Team GB's Stephen Park wants Denmark disqualified for 'shin tape' use https://t.co/XorQH4i6jo pic.twitter.com/NUt4K5ivkg
— Cycle Sport (@CycleSportMag) August 3, 2021
Mais tout cela ne s'arrête pas là. "Aujourd'hui, on est aussi capables d'amener de plus gros braquets en course comme ce que l'on réalise à l'entraînement, avec toujours le même objectif, celui de grappiller quelques centièmes de plus au temps à la fin." Une quête obsessionnelle de la performance et de l'expertise qui pose néanmoins des questions au sujet de la la valeur absolue de ces récents records et de leur validité dans le temps.
Faut-il remettre en perspective ces records ?

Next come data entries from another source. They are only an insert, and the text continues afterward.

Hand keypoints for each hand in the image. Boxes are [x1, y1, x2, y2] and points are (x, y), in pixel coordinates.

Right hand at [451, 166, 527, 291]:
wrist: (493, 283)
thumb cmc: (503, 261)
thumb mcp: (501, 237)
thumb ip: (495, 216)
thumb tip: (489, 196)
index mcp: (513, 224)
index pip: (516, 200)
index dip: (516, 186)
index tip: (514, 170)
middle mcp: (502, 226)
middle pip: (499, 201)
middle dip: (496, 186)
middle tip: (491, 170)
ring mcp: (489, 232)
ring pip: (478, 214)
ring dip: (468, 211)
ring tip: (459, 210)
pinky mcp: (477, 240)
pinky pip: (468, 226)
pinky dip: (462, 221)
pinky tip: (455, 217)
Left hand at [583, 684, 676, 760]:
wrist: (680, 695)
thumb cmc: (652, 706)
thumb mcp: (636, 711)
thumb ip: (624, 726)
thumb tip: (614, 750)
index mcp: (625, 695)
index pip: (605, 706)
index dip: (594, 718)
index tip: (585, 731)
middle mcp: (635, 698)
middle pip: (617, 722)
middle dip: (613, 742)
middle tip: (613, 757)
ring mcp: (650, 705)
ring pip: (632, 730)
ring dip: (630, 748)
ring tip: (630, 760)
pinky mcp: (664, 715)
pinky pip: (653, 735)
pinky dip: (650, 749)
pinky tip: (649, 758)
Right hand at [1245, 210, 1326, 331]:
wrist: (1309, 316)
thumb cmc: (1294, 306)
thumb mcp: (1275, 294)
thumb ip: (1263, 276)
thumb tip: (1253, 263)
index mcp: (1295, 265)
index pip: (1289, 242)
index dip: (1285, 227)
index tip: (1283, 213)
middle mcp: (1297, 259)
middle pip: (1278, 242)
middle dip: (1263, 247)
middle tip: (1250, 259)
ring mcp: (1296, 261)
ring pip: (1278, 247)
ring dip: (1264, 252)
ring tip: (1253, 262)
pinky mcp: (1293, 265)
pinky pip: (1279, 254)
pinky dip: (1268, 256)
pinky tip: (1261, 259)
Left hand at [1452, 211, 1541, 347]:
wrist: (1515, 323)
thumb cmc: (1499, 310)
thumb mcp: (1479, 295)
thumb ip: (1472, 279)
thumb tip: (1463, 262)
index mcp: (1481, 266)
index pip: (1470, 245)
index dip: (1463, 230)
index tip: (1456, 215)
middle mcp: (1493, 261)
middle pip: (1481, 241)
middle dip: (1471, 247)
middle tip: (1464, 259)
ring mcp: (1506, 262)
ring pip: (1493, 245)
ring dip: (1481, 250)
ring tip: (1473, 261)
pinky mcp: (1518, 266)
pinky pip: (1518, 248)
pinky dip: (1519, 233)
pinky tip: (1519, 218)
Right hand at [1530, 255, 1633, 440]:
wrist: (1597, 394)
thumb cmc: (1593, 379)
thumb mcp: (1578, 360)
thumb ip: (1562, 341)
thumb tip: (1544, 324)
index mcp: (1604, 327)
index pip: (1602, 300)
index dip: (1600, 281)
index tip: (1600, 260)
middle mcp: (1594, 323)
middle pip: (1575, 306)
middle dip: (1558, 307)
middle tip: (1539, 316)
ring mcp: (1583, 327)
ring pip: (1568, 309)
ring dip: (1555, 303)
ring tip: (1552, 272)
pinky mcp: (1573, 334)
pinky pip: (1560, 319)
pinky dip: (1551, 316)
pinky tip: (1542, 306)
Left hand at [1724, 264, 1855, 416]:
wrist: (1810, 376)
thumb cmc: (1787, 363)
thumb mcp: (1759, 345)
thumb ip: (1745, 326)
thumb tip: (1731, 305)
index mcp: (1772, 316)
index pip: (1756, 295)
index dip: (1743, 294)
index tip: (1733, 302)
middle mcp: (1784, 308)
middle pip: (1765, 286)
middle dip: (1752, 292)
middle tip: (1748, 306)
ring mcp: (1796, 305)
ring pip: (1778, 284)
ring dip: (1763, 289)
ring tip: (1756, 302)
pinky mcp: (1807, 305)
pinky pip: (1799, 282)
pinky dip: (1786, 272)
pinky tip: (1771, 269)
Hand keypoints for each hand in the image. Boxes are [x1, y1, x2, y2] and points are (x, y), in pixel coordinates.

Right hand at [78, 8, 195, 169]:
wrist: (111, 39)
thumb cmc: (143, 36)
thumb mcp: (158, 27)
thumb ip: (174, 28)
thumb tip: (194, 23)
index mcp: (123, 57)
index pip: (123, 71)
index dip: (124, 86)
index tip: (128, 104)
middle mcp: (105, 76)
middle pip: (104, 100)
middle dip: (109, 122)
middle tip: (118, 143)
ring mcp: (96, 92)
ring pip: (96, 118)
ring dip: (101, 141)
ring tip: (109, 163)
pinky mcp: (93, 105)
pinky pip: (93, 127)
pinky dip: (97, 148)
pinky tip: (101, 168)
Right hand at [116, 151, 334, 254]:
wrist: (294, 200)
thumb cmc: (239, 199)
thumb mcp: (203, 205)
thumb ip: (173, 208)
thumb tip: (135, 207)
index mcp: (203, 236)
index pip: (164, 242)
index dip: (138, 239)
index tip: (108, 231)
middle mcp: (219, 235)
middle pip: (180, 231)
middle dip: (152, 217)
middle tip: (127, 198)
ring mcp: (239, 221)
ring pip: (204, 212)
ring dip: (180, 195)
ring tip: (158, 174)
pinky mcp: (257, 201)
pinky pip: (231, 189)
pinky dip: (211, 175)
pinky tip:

La machine et ses innovations seraient-elles donc devenues plus importantes que le sportif lui-même ? La question se pose en ce moment même pour l'athlétisme et s'était déjà posée chez les instances internationales pour la natation et les combinaisons en polyuréthane entre 2008 et 2010, source d'autant de critiques que de records à tours de bras dans les bassins. Pour François Pervis, "le dopage mécanique ou technologique n'existe pas à partir du moment où il n'y a pas la preuve d'un système d'inertie au niveau du pédalage d'un pistard en plein effort". Autrement dit un moteur caché dans le squelette du cycle.
Une tolérance envers les records sur des pistes plus rapides et hautes que d'autres est en revanche en vigueur. "On peut chercher à uniformiser toutes les pistes du monde entier. Mais le problème principal restera toujours l'altitude. Que vous soyez à Apeldoorn aux Pays-Bas au niveau de la mer ou à Mexico à plus de 2 000 m de hauteur avec le même dessin de piste, vous avez toujours plus de chances de battre des records grâce à cette altitude et à la densité de l'air. C'est comme ça." Un savant dosage entre technologie et facteurs naturels qui fait du cyclisme sur piste, l'une des disciplines les plus soumises à l'évolution des records et d'innovations en tout genre, surtout en pleine période olympique.